## Text segment
Bühler aims to 'close the global protein gap' with algae, insects and pulses

By Niamh Michail

- Last updated on GMT

Photo: iStock
Photo: iStock

Related tags Agriculture Algae Nutrition

Swiss giant Bühler has backed a series of research and development (R&D) projects looking at insects, algae and pulses as alternative protein sources.

By the year 2050 an additional 265 million tonnes of protein will be needed each year to feed the world’s growing population. 

[But]​ closing this protein gap is a serious challenge,” ​says Swiss processing giant Bühler. To meet this challenge, the company has teamed up with the Federal Institute of Technology in Zurich (ETH Zurich) to develop cultivation, extraction and processing technologies for proteins that can be produced in a more sustainable way compared with meat and dairy products.

Insects, algae and pulses have been selected for their good nutritional profiles while microalgae, such as Chlorella and Spirulina, as well as insects are attractive because they do not compete with existing farmland and grow quickly.

In the short term Bühler believes most demand will come from pulses but in the long term its sees algae, and insects in particular, as having the most potential.

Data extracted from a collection
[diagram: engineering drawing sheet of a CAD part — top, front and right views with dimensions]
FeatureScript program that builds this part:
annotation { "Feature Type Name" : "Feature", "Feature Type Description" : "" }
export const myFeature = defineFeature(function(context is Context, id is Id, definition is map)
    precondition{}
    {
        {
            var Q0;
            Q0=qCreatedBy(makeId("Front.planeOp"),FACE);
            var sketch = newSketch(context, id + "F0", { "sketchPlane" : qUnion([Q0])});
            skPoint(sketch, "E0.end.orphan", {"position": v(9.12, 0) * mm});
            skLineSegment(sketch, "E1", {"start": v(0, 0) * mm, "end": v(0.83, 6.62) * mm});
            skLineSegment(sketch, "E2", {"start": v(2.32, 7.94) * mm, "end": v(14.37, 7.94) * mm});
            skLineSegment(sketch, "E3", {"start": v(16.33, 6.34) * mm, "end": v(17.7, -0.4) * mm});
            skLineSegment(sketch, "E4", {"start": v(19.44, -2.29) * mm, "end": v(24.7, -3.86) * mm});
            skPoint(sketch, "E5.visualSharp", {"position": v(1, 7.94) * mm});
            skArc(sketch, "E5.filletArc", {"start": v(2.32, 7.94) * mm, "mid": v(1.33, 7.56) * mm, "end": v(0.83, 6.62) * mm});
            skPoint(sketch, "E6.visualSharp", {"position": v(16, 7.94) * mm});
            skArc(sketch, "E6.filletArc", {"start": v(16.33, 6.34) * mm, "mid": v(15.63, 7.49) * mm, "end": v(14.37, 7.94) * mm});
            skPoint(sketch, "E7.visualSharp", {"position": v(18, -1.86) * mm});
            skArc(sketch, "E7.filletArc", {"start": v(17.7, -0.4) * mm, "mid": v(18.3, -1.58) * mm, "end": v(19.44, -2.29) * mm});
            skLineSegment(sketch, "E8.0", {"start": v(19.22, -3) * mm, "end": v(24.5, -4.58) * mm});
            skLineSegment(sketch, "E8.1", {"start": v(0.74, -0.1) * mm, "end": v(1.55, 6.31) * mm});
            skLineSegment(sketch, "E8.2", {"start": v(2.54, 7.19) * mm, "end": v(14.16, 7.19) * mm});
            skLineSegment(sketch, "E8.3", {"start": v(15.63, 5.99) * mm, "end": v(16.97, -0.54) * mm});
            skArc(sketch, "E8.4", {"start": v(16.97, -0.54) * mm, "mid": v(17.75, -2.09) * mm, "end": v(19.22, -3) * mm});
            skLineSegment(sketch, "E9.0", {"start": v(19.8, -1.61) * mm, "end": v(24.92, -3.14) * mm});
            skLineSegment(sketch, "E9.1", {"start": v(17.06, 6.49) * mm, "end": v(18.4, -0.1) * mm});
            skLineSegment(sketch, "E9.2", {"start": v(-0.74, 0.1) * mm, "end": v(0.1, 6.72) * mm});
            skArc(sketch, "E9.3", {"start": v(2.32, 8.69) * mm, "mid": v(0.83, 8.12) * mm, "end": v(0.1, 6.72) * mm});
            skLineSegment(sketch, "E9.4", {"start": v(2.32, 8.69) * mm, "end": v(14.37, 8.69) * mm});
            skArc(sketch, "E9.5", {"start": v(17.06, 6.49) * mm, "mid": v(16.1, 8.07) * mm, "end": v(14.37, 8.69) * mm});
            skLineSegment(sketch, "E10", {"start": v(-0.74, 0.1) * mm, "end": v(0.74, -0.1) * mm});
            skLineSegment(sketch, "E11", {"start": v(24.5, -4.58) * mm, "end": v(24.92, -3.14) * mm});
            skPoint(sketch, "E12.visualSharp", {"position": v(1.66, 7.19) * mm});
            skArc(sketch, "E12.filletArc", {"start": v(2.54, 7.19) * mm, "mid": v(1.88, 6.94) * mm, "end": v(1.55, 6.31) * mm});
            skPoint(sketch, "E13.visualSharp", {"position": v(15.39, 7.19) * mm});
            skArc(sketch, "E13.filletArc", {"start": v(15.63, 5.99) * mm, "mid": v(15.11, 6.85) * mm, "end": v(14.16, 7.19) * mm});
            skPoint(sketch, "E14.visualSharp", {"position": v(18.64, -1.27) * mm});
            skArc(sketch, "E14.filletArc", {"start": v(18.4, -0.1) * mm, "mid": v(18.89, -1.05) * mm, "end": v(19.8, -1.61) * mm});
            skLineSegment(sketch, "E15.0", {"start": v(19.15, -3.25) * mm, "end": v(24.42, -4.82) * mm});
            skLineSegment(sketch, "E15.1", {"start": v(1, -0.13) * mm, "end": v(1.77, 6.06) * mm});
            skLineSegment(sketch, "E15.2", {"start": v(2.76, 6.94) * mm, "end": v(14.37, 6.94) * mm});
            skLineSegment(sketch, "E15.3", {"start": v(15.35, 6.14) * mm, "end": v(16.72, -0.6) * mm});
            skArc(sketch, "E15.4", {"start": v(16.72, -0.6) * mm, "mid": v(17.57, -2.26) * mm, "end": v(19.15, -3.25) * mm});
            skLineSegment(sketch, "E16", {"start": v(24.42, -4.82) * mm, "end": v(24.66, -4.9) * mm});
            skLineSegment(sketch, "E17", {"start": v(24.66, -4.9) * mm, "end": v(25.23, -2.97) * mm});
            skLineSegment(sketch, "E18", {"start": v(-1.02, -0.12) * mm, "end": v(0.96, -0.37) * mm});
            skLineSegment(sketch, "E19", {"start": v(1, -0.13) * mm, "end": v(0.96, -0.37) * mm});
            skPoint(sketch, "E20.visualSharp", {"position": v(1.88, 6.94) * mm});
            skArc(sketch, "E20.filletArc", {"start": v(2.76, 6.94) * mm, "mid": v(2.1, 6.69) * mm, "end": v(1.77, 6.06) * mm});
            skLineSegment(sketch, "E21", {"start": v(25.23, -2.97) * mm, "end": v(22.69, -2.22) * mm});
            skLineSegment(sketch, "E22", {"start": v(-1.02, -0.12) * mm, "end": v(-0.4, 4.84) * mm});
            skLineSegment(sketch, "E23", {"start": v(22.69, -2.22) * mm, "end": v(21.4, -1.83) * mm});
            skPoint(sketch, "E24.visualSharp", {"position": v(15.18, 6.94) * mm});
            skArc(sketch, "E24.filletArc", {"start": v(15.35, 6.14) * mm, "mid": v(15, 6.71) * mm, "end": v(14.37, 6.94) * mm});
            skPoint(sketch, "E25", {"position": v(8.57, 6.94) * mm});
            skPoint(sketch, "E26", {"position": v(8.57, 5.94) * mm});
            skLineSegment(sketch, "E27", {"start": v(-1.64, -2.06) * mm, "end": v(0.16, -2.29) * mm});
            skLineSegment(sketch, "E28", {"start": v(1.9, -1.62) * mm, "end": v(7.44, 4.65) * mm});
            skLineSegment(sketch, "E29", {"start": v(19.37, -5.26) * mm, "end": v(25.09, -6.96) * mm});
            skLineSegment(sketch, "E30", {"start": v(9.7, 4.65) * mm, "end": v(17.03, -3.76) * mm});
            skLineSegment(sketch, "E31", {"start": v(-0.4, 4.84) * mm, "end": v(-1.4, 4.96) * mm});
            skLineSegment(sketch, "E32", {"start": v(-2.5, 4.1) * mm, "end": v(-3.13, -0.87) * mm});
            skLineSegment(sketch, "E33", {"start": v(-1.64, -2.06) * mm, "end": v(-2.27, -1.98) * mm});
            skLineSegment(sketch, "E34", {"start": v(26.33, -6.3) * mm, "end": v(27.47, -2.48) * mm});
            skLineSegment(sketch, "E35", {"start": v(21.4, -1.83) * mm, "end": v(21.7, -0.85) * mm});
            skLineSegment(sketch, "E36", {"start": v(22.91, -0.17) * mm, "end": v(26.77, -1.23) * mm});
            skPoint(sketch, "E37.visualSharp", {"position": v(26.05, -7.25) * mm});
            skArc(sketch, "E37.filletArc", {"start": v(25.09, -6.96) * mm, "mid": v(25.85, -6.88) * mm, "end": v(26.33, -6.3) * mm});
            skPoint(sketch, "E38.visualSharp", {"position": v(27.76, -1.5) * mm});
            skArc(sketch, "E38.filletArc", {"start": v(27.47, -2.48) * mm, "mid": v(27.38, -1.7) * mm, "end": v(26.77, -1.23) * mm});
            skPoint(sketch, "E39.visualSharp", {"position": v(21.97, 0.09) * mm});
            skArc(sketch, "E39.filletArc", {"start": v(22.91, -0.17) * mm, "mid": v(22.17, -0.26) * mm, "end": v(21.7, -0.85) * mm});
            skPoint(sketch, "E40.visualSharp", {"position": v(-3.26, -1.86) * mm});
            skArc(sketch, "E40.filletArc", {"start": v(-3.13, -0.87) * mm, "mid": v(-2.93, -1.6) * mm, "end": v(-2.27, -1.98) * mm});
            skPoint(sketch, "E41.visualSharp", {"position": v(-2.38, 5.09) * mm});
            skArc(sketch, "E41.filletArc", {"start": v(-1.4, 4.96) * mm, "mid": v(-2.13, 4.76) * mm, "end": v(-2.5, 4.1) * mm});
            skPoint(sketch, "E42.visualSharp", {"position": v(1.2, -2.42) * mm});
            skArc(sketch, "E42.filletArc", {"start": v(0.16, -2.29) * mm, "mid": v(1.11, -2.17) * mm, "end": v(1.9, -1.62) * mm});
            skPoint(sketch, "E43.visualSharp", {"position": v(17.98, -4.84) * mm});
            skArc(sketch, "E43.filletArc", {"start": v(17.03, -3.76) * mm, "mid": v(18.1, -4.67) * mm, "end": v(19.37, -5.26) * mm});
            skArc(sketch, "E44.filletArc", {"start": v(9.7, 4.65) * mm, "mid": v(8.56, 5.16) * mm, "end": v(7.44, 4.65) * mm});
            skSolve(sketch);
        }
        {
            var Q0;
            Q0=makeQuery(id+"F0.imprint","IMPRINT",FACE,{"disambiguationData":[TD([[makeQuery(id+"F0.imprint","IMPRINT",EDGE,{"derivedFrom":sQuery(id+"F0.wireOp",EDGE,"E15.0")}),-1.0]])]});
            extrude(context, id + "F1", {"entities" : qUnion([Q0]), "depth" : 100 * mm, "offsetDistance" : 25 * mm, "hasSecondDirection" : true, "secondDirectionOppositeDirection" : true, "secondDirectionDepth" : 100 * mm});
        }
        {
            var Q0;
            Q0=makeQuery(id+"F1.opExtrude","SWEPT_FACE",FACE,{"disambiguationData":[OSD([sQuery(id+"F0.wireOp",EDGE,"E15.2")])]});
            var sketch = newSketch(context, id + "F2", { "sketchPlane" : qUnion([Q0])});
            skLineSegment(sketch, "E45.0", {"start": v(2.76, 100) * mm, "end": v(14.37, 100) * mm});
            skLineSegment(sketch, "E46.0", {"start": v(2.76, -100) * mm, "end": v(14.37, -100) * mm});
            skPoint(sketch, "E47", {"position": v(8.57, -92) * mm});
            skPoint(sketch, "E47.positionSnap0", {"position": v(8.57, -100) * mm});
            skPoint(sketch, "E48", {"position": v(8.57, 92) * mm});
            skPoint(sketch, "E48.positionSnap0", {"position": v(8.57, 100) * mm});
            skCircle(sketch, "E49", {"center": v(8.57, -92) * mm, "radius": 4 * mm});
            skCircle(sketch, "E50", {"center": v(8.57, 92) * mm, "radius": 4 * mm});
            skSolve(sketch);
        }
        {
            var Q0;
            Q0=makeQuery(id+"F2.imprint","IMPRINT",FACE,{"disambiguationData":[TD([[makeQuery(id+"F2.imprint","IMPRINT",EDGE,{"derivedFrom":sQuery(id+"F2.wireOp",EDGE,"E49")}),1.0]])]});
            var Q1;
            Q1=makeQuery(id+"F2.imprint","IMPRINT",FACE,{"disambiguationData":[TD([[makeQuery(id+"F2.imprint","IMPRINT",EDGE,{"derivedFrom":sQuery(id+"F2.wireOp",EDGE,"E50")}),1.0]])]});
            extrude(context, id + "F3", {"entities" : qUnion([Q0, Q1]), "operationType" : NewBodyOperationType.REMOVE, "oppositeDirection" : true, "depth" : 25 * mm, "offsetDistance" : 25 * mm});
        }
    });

## Activity
Rewrite the article about Bühler's protein research starting at "By Niamh Michail" and ending at "alternative protein sources.", with "projects" replaced by "initiatives".

## Task response
By Niamh Michail

- Last updated on GMT

Photo: iStock
Photo: iStock

Related tags Agriculture Algae Nutrition

Swiss giant Bühler has backed a series of research and development (R&D) initiatives looking at insects, algae and pulses as alternative protein sources.